Sunday, May 11, 2008

10th May Khartoum

Welcome to Khartoum. We have just had a notice slipped under our door alerting us there is a 24 hour curfew in Khartoum due to the imminent arrival of a military rebel force from Darfur.
After 12 days in our van in the heat or sleeping in unsavoury alternatives we had decided to appreciate A/C for a couple of days. Now this happens.
Yesterday was another eventful day. We broke camp early as we wanted to at least get to Karima before nightfall. The track led across a small desert the surface of which was fairly firm. The problem was that it was very difficult knowing which way we should be heading, there were so many tracks. We passed a couple of women who signalled us for a lift, I though that would be a good way of staying on the right track. That proved the case as Mark, who had gone on, got lost even with a GPS that gave his position pretty well. He had to go cross country to get out. After the desert he missed the new road being built and reached Dongola, where we were to meet, after us. He had travelled along the old road that passed through all the villages and was thick sand in places. He had one nasty spill and was trapped under his bike until a group of women helped lift the bike.

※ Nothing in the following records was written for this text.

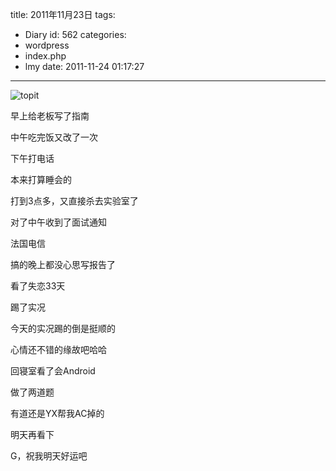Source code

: title: 2011年11月23日
tags:
  - Diary
id: 562
categories:
  - wordpress
  - index.php
  - lmy
date: 2011-11-24 01:17:27
---

![](http://i.minus.com/ibsEvEpiUTGY2H.jpg "topit")

早上给老板写了指南

中午吃完饭又改了一次

<!--more-->

下午打电话

本来打算睡会的

打到3点多，又直接杀去实验室了

对了中午收到了面试通知

法国电信

搞的晚上都没心思写报告了

看了失恋33天

踢了实况

今天的实况踢的倒是挺顺的

心情还不错的缘故吧哈哈

回寝室看了会Android

做了两道题

有道还是YX帮我AC掉的

明天再看下

G，祝我明天好运吧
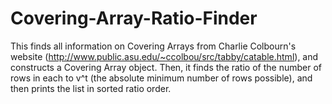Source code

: # Covering-Array-Ratio-Finder

This finds all information on Covering Arrays from Charlie Colbourn's website (http://www.public.asu.edu/~ccolbou/src/tabby/catable.html), and constructs a Covering Array object. Then, it finds the ratio of the number of rows in each to v^t (the absolute minimum number of rows possible), and then prints the list in sorted ratio order.
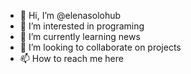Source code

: - 👋 Hi, I’m @elenasolohub
- 👀 I’m interested in programing
- 🌱 I’m currently learning news
- 💞️ I’m looking to collaborate on projects
- 📫 How to reach me here

<!---
elenasolohub/elenasolohub is a ✨ special ✨ repository because its `README.md` (this file) appears on your GitHub profile.
You can click the Preview link to take a look at your changes.
--->
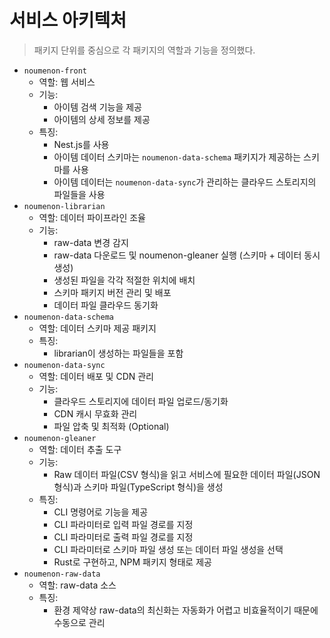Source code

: # 서비스 아키텍처

> 패키지 단위를 중심으로 각 패키지의 역할과 기능을 정의했다.

- `noumenon-front`
  - 역할: 웹 서비스
  - 기능:
    - 아이템 검색 기능을 제공
    - 아이템의 상세 정보를 제공
  - 특징:
    - Nest.js를 사용
    - 아이템 데이터 스키마는 `noumenon-data-schema` 패키지가 제공하는 스키마를 사용
    - 아이템 데이터는 `noumenon-data-sync`가 관리하는 클라우드 스토리지의 파일들을 사용
- `noumenon-librarian`
  - 역할: 데이터 파이프라인 조율
  - 기능:
    - raw-data 변경 감지
    - raw-data 다운로드 및 noumenon-gleaner 실행 (스키마 + 데이터 동시 생성)
    - 생성된 파일을 각각 적절한 위치에 배치
    - 스키마 패키지 버전 관리 및 배포
    - 데이터 파일 클라우드 동기화
- `noumenon-data-schema`
  - 역할: 데이터 스키마 제공 패키지
  - 특징:
    - librarian이 생성하는 파일들을 포함
- `noumenon-data-sync`
  - 역할: 데이터 배포 및 CDN 관리
  - 기능:
    - 클라우드 스토리지에 데이터 파일 업로드/동기화
    - CDN 캐시 무효화 관리
    - 파일 압축 및 최적화 (Optional)
- `noumenon-gleaner`
  - 역할: 데이터 추출 도구
  - 기능:
    - Raw 데이터 파일(CSV 형식)을 읽고 서비스에 필요한 데이터 파일(JSON 형식)과 스키마 파일(TypeScript 형식)을 생성
  - 특징:
    - CLI 명령어로 기능을 제공
    - CLI 파라미터로 입력 파일 경로를 지정
    - CLI 파라미터로 출력 파일 경로를 지정
    - CLI 파라미터로 스키마 파일 생성 또는 데이터 파일 생성을 선택
    - Rust로 구현하고, NPM 패키지 형태로 제공
- `noumenon-raw-data`
  - 역할: raw-data 소스
  - 특징:
    - 환경 제약상 raw-data의 최신화는 자동화가 어렵고 비효율적이기 때문에 수동으로 관리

From Dongola there is a new asphalt road across the Nubian Desert to Karima. We though of spending the night there but temps were still in the 50s, a good excuse to travel on to Atbara, a further 280kms on. Atbara is on the eastern side of the Nile, there are no bridges across at that point, just 2 ferries. I don’t know what the problem was but they refused to take us across. We decided to camp there the night and go across in the morning. After a 2 hour wait we got the gist that there may not be a ferry for quite some time, two of the trucks that were waiting took off, beckoning us to follow. I knew there was another ferry some 20kms upstream from where we were and guessed that that was where they were heading. But boy what a drive. They went cross country along dry river beds, around irrigation canals, through sections of bull dust. I would never have found our way there on our own.
This ferry was working and we were able to cross on the second crossing along with donkey carts, a couple of trucks and many locals. After a further ½ hour trying to find the asphalt road we finally made it and had an uneventful drive to Khartoum. On the way we passed a group of funerary pyramids built a few kilometres from the Nile. Very impressive.